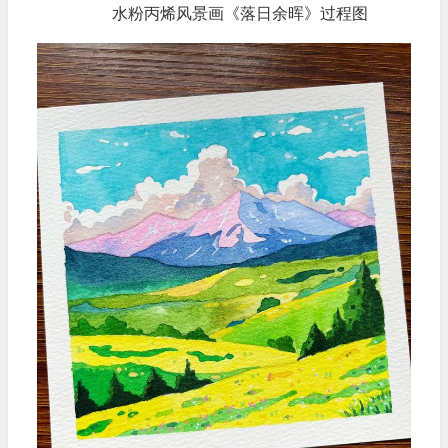
水粉丙烯风景画《落日余晖》过程图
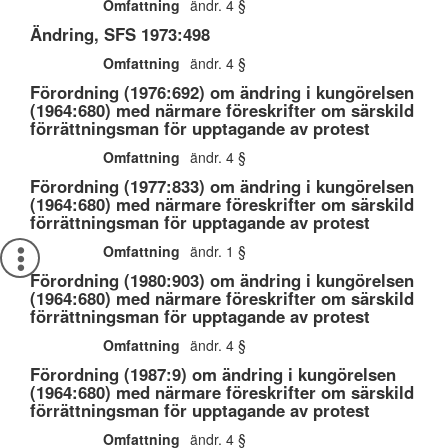
Omfattning
ändr. 4 §
Ändring, SFS 1973:498
Omfattning
ändr. 4 §
Förordning (1976:692) om ändring i kungörelsen
(1964:680) med närmare föreskrifter om särskild
förrättningsman för upptagande av protest
Omfattning
ändr. 4 §
Förordning (1977:833) om ändring i kungörelsen
(1964:680) med närmare föreskrifter om särskild
förrättningsman för upptagande av protest
Omfattning
ändr. 1 §
Förordning (1980:903) om ändring i kungörelsen
(1964:680) med närmare föreskrifter om särskild
förrättningsman för upptagande av protest
Omfattning
ändr. 4 §
Förordning (1987:9) om ändring i kungörelsen
(1964:680) med närmare föreskrifter om särskild
förrättningsman för upptagande av protest
Omfattning
ändr. 4 §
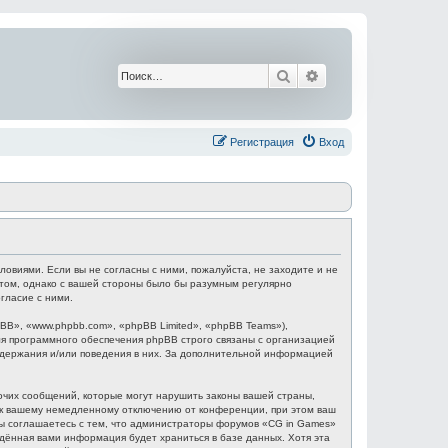
Поиск
Расширенный поис
Регистрация
Вход
ловиями. Если вы не согласны с ними, пожалуйста, не заходите и не
этом, однако с вашей стороны было бы разумным регулярно
гласие с ними.
B», «www.phpbb.com», «phpBB Limited», «phpBB Teams»),
я программного обеспечения phpBB строго связаны с организацией
содержания и/или поведения в них. За дополнительной информацией
очих сообщений, которые могут нарушить законы вашей страны,
и к вашему немедленному отключению от конференции, при этом ваш
 Вы соглашаетесь с тем, что администраторы форумов «CG in Games»
едённая вами информация будет храниться в базе данных. Хотя эта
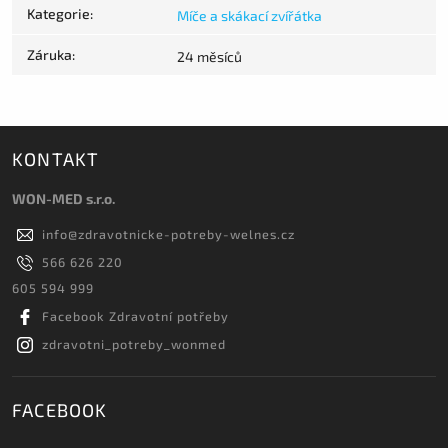
Kategorie
:
Míče a skákací zvířátka
Záruka
:
24 měsíců
KONTAKT
WON-MED s.r.o.
info
@
zdravotnicke-potreby-welnes.cz
566 626 220
605 594 999
Facebook Zdravotní potřeby
zdravotni_potreby_wonmed
FACEBOOK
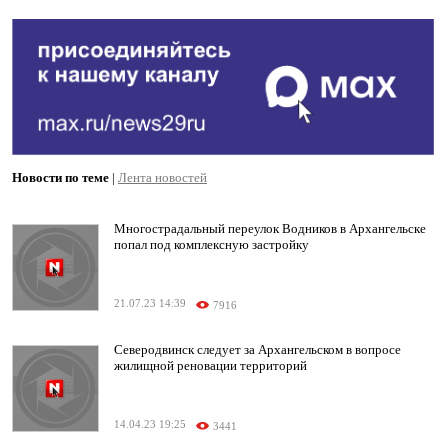
Новости по теме
|
Лента новостей
Многострадальный переулок Водников в Архангельске
попал под комплексную застройку
21.07.23 14:39
7916
Северодвинск следует за Архангельском в вопросе
жилищной реновации территорий
14.04.23 19:25
3441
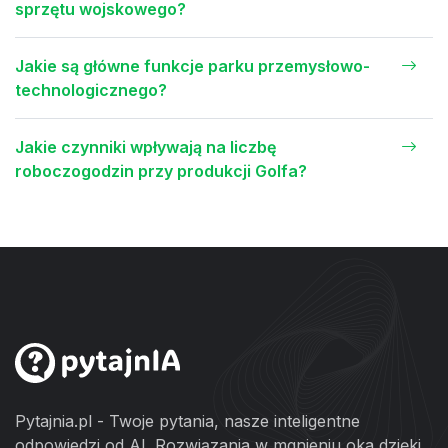
sprzętu wojskowego?
Jakie są główne funkcje parku przemysłowo-
technologicznego?
Jakie czynniki wpływają na liczbę
roboczogodzin przy produkcji Golfa?
Pytajnia.pl - Twoje pytania, nasze inteligentne
odpowiedzi od AI. Rozwiązania w mgnieniu oka dzięki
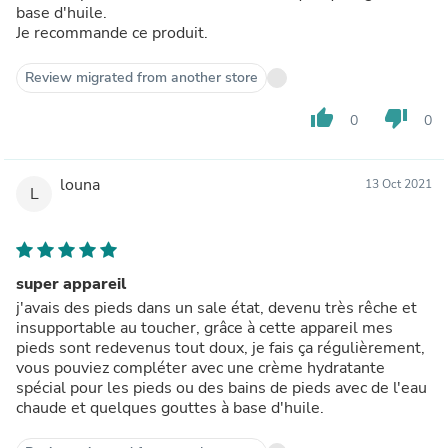
base d'huile.
Je recommande ce produit.
Review migrated from another store
thumb_up
thumb_down
0
0
louna
13 Oct 2021
L
super appareil
j'avais des pieds dans un sale état, devenu très rêche et
insupportable au toucher, grâce à cette appareil mes
pieds sont redevenus tout doux, je fais ça régulièrement,
vous pouviez compléter avec une crème hydratante
spécial pour les pieds ou des bains de pieds avec de l'eau
chaude et quelques gouttes à base d'huile.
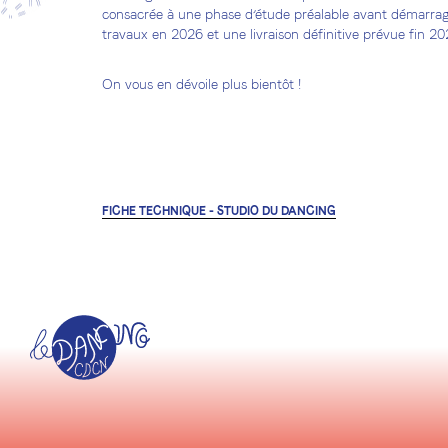
consacrée à une phase d’étude préalable avant démarra
travaux en 2026 et une livraison définitive prévue fin 20
On vous en dévoile plus bientôt !
FICHE TECHNIQUE - STUDIO DU DANCING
————————
▶ WORK ITEM
Your copy should match the records above exactly, except that it contains no pictures.

▶ ANSWER SPACE
水粉丙烯风景画《落日余晖》过程图
Omfattning
ändr. 4 §
Ändring, SFS 1973:498
Omfattning
ändr. 4 §
Förordning (1976:692) om ändring i kungörelsen
(1964:680) med närmare föreskrifter om särskild
förrättningsman för upptagande av protest
Omfattning
ändr. 4 §
Förordning (1977:833) om ändring i kungörelsen
(1964:680) med närmare föreskrifter om särskild
förrättningsman för upptagande av protest
Omfattning
ändr. 1 §
Förordning (1980:903) om ändring i kungörelsen
(1964:680) med närmare föreskrifter om särskild
förrättningsman för upptagande av protest
Omfattning
ändr. 4 §
Förordning (1987:9) om ändring i kungörelsen
(1964:680) med närmare föreskrifter om särskild
förrättningsman för upptagande av protest
Omfattning
ändr. 4 §
Поиск
Расширенный поис
Регистрация
Вход
ловиями. Если вы не согласны с ними, пожалуйста, не заходите и не
этом, однако с вашей стороны было бы разумным регулярно
гласие с ними.
B», «www.phpbb.com», «phpBB Limited», «phpBB Teams»),
я программного обеспечения phpBB строго связаны с организацией
содержания и/или поведения в них. За дополнительной информацией
очих сообщений, которые могут нарушить законы вашей страны,
и к вашему немедленному отключению от конференции, при этом ваш
 Вы соглашаетесь с тем, что администраторы форумов «CG in Games»
едённая вами информация будет храниться в базе данных. Хотя эта
Kategorie
:
Míče a skákací zvířátka
Záruka
:
24 měsíců
KONTAKT
WON-MED s.r.o.
info
@
zdravotnicke-potreby-welnes.cz
566 626 220
605 594 999
Facebook Zdravotní potřeby
zdravotni_potreby_wonmed
FACEBOOK
Новости по теме
|
Лента новостей
Многострадальный переулок Водников в Архангельске
попал под комплексную застройку
21.07.23 14:39
7916
Северодвинск следует за Архангельском в вопросе
жилищной реновации территорий
14.04.23 19:25
3441
sprzętu wojskowego?
Jakie są główne funkcje parku przemysłowo-
technologicznego?
Jakie czynniki wpływają na liczbę
roboczogodzin przy produkcji Golfa?
Pytajnia.pl - Twoje pytania, nasze inteligentne
odpowiedzi od AI. Rozwiązania w mgnieniu oka dzięki
base d'huile.
Je recommande ce produit.
Review migrated from another store
thumb_up
thumb_down
0
0
louna
13 Oct 2021
L
super appareil
j'avais des pieds dans un sale état, devenu très rêche et
insupportable au toucher, grâce à cette appareil mes
pieds sont redevenus tout doux, je fais ça régulièrement,
vous pouviez compléter avec une crème hydratante
spécial pour les pieds ou des bains de pieds avec de l'eau
chaude et quelques gouttes à base d'huile.
consacrée à une phase d’étude préalable avant démarra
travaux en 2026 et une livraison définitive prévue fin 20
On vous en dévoile plus bientôt !
FICHE TECHNIQUE - STUDIO DU DANCING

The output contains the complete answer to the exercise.